Pictures paired with source code:
↓
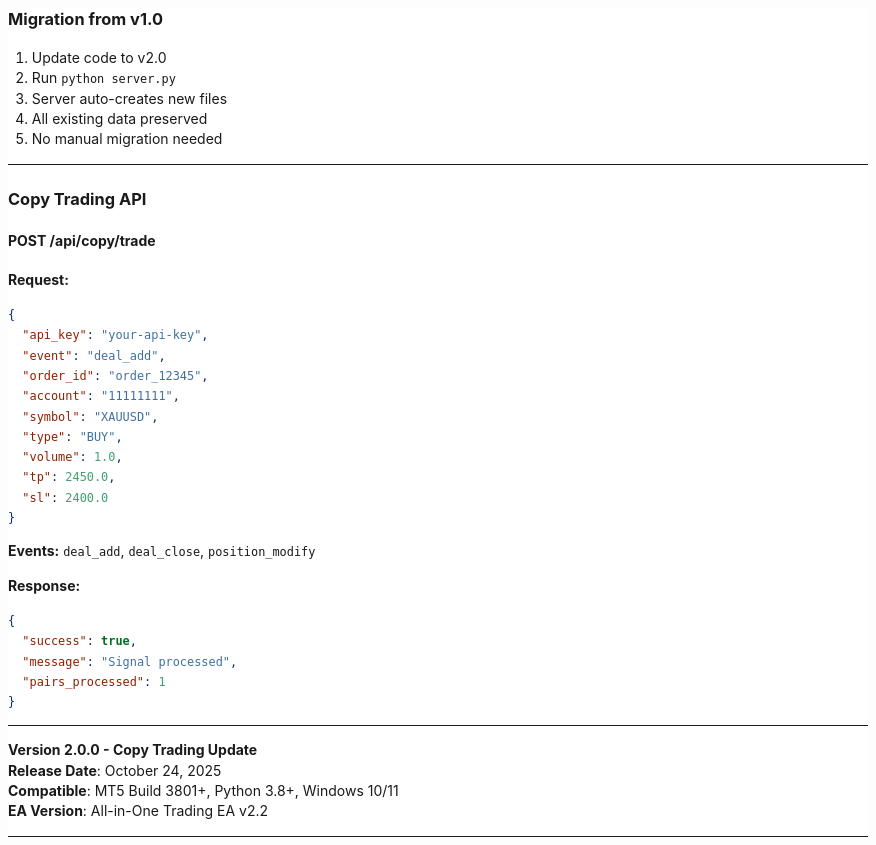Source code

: ###  Migration from v1.0

1. Update code to v2.0
2. Run `python server.py`
3. Server auto-creates new files
4. All existing data preserved
5. No manual migration needed

---

###  Copy Trading API

#### POST /api/copy/trade

**Request:**
```json
{
  "api_key": "your-api-key",
  "event": "deal_add",
  "order_id": "order_12345",
  "account": "11111111",
  "symbol": "XAUUSD",
  "type": "BUY",
  "volume": 1.0,
  "tp": 2450.0,
  "sl": 2400.0
}
```

**Events:** `deal_add`, `deal_close`, `position_modify`

**Response:**
```json
{
  "success": true,
  "message": "Signal processed",
  "pairs_processed": 1
}
```

---

**Version 2.0.0 - Copy Trading Update**  
**Release Date**: October 24, 2025  
**Compatible**: MT5 Build 3801+, Python 3.8+, Windows 10/11  
**EA Version**: All-in-One Trading EA v2.2

---
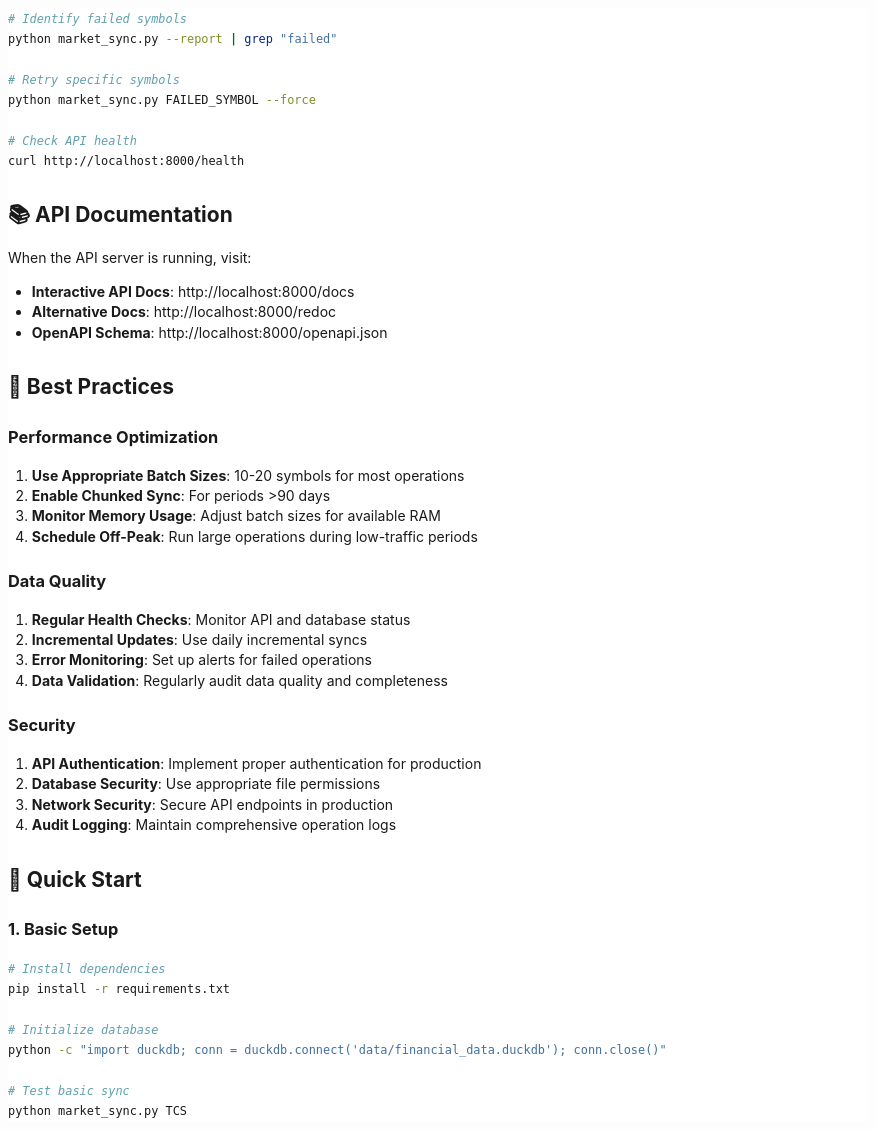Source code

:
 ```bash
# Identify failed symbols
python market_sync.py --report | grep "failed"

# Retry specific symbols
python market_sync.py FAILED_SYMBOL --force

# Check API health
curl http://localhost:8000/health
```

## 📚 API Documentation

When the API server is running, visit:
- **Interactive API Docs**: http://localhost:8000/docs
- **Alternative Docs**: http://localhost:8000/redoc
- **OpenAPI Schema**: http://localhost:8000/openapi.json

## 🎯 Best Practices

### Performance Optimization

1. **Use Appropriate Batch Sizes**: 10-20 symbols for most operations
2. **Enable Chunked Sync**: For periods >90 days
3. **Monitor Memory Usage**: Adjust batch sizes for available RAM
4. **Schedule Off-Peak**: Run large operations during low-traffic periods

### Data Quality

1. **Regular Health Checks**: Monitor API and database status
2. **Incremental Updates**: Use daily incremental syncs
3. **Error Monitoring**: Set up alerts for failed operations
4. **Data Validation**: Regularly audit data quality and completeness

### Security

1. **API Authentication**: Implement proper authentication for production
2. **Database Security**: Use appropriate file permissions
3. **Network Security**: Secure API endpoints in production
4. **Audit Logging**: Maintain comprehensive operation logs

## 🚀 Quick Start

### 1. Basic Setup

```bash
# Install dependencies
pip install -r requirements.txt

# Initialize database
python -c "import duckdb; conn = duckdb.connect('data/financial_data.duckdb'); conn.close()"

# Test basic sync
python market_sync.py TCS
```
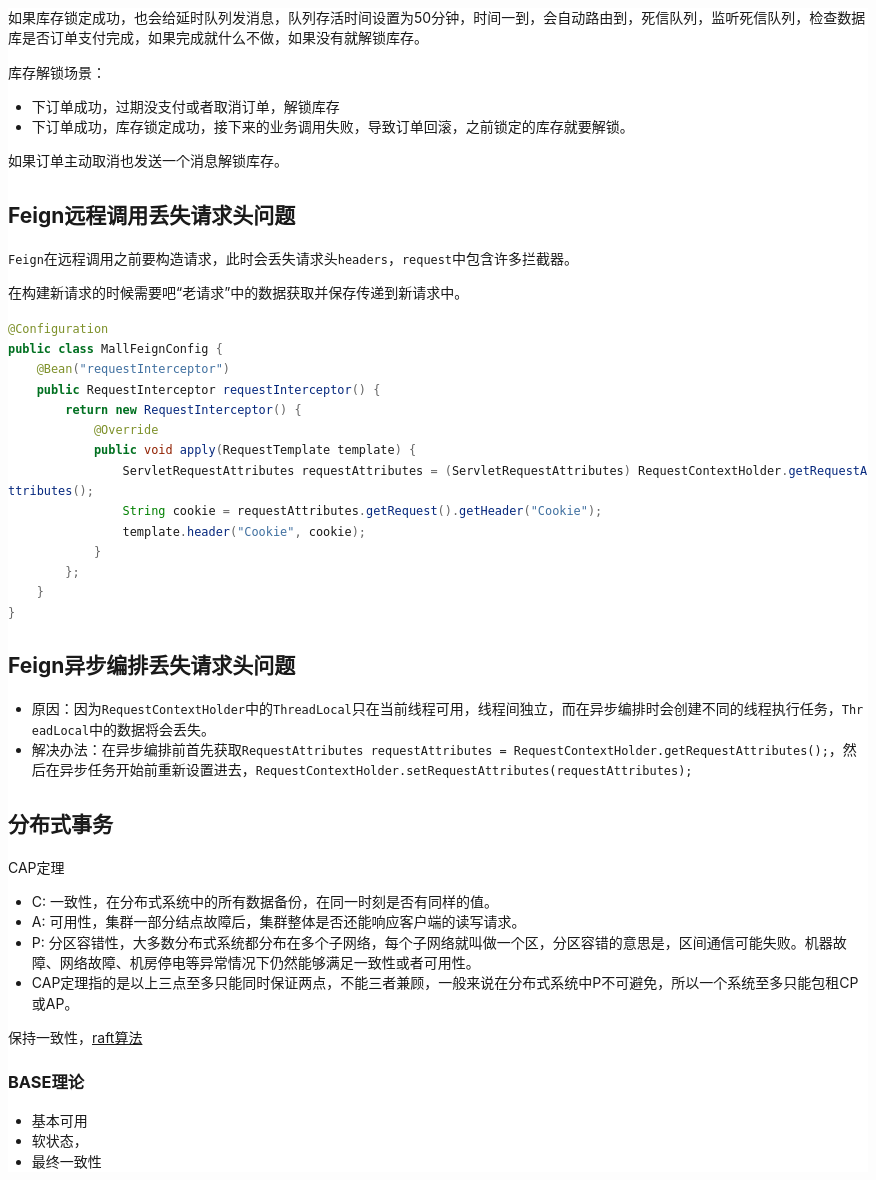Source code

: 如果库存锁定成功，也会给延时队列发消息，队列存活时间设置为50分钟，时间一到，会自动路由到，死信队列，监听死信队列，检查数据库是否订单支付完成，如果完成就什么不做，如果没有就解锁库存。

库存解锁场景：

* 下订单成功，过期没支付或者取消订单，解锁库存
* 下订单成功，库存锁定成功，接下来的业务调用失败，导致订单回滚，之前锁定的库存就要解锁。

如果订单主动取消也发送一个消息解锁库存。

## Feign远程调用丢失请求头问题

`Feign`在远程调用之前要构造请求，此时会丢失请求头`headers`，`request`中包含许多拦截器。

在构建新请求的时候需要吧“老请求”中的数据获取并保存传递到新请求中。

```java
@Configuration
public class MallFeignConfig {
    @Bean("requestInterceptor")
    public RequestInterceptor requestInterceptor() {
        return new RequestInterceptor() {
            @Override
            public void apply(RequestTemplate template) {
                ServletRequestAttributes requestAttributes = (ServletRequestAttributes) RequestContextHolder.getRequestAttributes();
                String cookie = requestAttributes.getRequest().getHeader("Cookie");
                template.header("Cookie", cookie);
            }
        };
    }
}
```

## Feign异步编排丢失请求头问题

- 原因：因为`RequestContextHolder`中的`ThreadLocal`只在当前线程可用，线程间独立，而在异步编排时会创建不同的线程执行任务，`ThreadLocal`中的数据将会丢失。
- 解决办法：在异步编排前首先获取`RequestAttributes requestAttributes = RequestContextHolder.getRequestAttributes();`，然后在异步任务开始前重新设置进去，`RequestContextHolder.setRequestAttributes(requestAttributes);`

## 分布式事务

CAP定理

- C: 一致性，在分布式系统中的所有数据备份，在同一时刻是否有同样的值。
- A: 可用性，集群一部分结点故障后，集群整体是否还能响应客户端的读写请求。
- P: 分区容错性，大多数分布式系统都分布在多个子网络，每个子网络就叫做一个区，分区容错的意思是，区间通信可能失败。机器故障、网络故障、机房停电等异常情况下仍然能够满足一致性或者可用性。
- CAP定理指的是以上三点至多只能同时保证两点，不能三者兼顾，一般来说在分布式系统中P不可避免，所以一个系统至多只能包租CP或AP。

保持一致性，[raft算法](http://thesecretlivesofdata.com/raft/)

### BASE理论

* 基本可用
* 软状态，
* 最终一致性
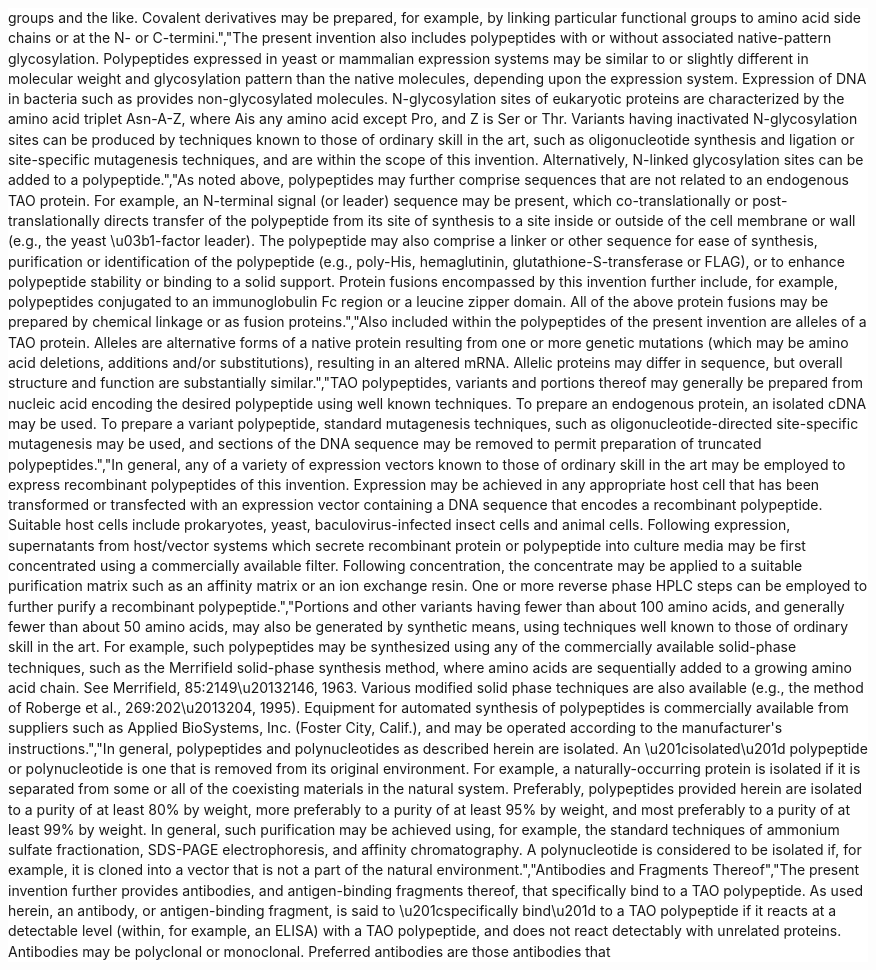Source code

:groups and the like. Covalent derivatives may be prepared, for example, by linking particular functional groups to amino acid side chains or at the N- or C-termini.","The present invention also includes polypeptides with or without associated native-pattern glycosylation. Polypeptides expressed in yeast or mammalian expression systems may be similar to or slightly different in molecular weight and glycosylation pattern than the native molecules, depending upon the expression system. Expression of DNA in bacteria such as provides non-glycosylated molecules. N-glycosylation sites of eukaryotic proteins are characterized by the amino acid triplet Asn-A-Z, where Ais any amino acid except Pro, and Z is Ser or Thr. Variants having inactivated N-glycosylation sites can be produced by techniques known to those of ordinary skill in the art, such as oligonucleotide synthesis and ligation or site-specific mutagenesis techniques, and are within the scope of this invention. Alternatively, N-linked glycosylation sites can be added to a polypeptide.","As noted above, polypeptides may further comprise sequences that are not related to an endogenous TAO protein. For example, an N-terminal signal (or leader) sequence may be present, which co-translationally or post-translationally directs transfer of the polypeptide from its site of synthesis to a site inside or outside of the cell membrane or wall (e.g., the yeast \u03b1-factor leader). The polypeptide may also comprise a linker or other sequence for ease of synthesis, purification or identification of the polypeptide (e.g., poly-His, hemaglutinin, glutathione-S-transferase or FLAG), or to enhance polypeptide stability or binding to a solid support. Protein fusions encompassed by this invention further include, for example, polypeptides conjugated to an immunoglobulin Fc region or a leucine zipper domain. All of the above protein fusions may be prepared by chemical linkage or as fusion proteins.","Also included within the polypeptides of the present invention are alleles of a TAO protein. Alleles are alternative forms of a native protein resulting from one or more genetic mutations (which may be amino acid deletions, additions and\/or substitutions), resulting in an altered mRNA. Allelic proteins may differ in sequence, but overall structure and function are substantially similar.","TAO polypeptides, variants and portions thereof may generally be prepared from nucleic acid encoding the desired polypeptide using well known techniques. To prepare an endogenous protein, an isolated cDNA may be used. To prepare a variant polypeptide, standard mutagenesis techniques, such as oligonucleotide-directed site-specific mutagenesis may be used, and sections of the DNA sequence may be removed to permit preparation of truncated polypeptides.","In general, any of a variety of expression vectors known to those of ordinary skill in the art may be employed to express recombinant polypeptides of this invention. Expression may be achieved in any appropriate host cell that has been transformed or transfected with an expression vector containing a DNA sequence that encodes a recombinant polypeptide. Suitable host cells include prokaryotes, yeast, baculovirus-infected insect cells and animal cells. Following expression, supernatants from host\/vector systems which secrete recombinant protein or polypeptide into culture media may be first concentrated using a commercially available filter. Following concentration, the concentrate may be applied to a suitable purification matrix such as an affinity matrix or an ion exchange resin. One or more reverse phase HPLC steps can be employed to further purify a recombinant polypeptide.","Portions and other variants having fewer than about 100 amino acids, and generally fewer than about 50 amino acids, may also be generated by synthetic means, using techniques well known to those of ordinary skill in the art. For example, such polypeptides may be synthesized using any of the commercially available solid-phase techniques, such as the Merrifield solid-phase synthesis method, where amino acids are sequentially added to a growing amino acid chain. See Merrifield, 85:2149\u20132146, 1963. Various modified solid phase techniques are also available (e.g., the method of Roberge et al., 269:202\u2013204, 1995). Equipment for automated synthesis of polypeptides is commercially available from suppliers such as Applied BioSystems, Inc. (Foster City, Calif.), and may be operated according to the manufacturer's instructions.","In general, polypeptides and polynucleotides as described herein are isolated. An \u201cisolated\u201d polypeptide or polynucleotide is one that is removed from its original environment. For example, a naturally-occurring protein is isolated if it is separated from some or all of the coexisting materials in the natural system. Preferably, polypeptides provided herein are isolated to a purity of at least 80% by weight, more preferably to a purity of at least 95% by weight, and most preferably to a purity of at least 99% by weight. In general, such purification may be achieved using, for example, the standard techniques of ammonium sulfate fractionation, SDS-PAGE electrophoresis, and affinity chromatography. A polynucleotide is considered to be isolated if, for example, it is cloned into a vector that is not a part of the natural environment.","Antibodies and Fragments Thereof","The present invention further provides antibodies, and antigen-binding fragments thereof, that specifically bind to a TAO polypeptide. As used herein, an antibody, or antigen-binding fragment, is said to \u201cspecifically bind\u201d to a TAO polypeptide if it reacts at a detectable level (within, for example, an ELISA) with a TAO polypeptide, and does not react detectably with unrelated proteins. Antibodies may be polyclonal or monoclonal. Preferred antibodies are those antibodies that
↑
* _WHAT IS REQUIRED_
Find the lines above with the word "public". Copy them out.

* _WRITTEN RESPONSE_
public class MallFeignConfig {
    public RequestInterceptor requestInterceptor() {
            public void apply(RequestTemplate template) {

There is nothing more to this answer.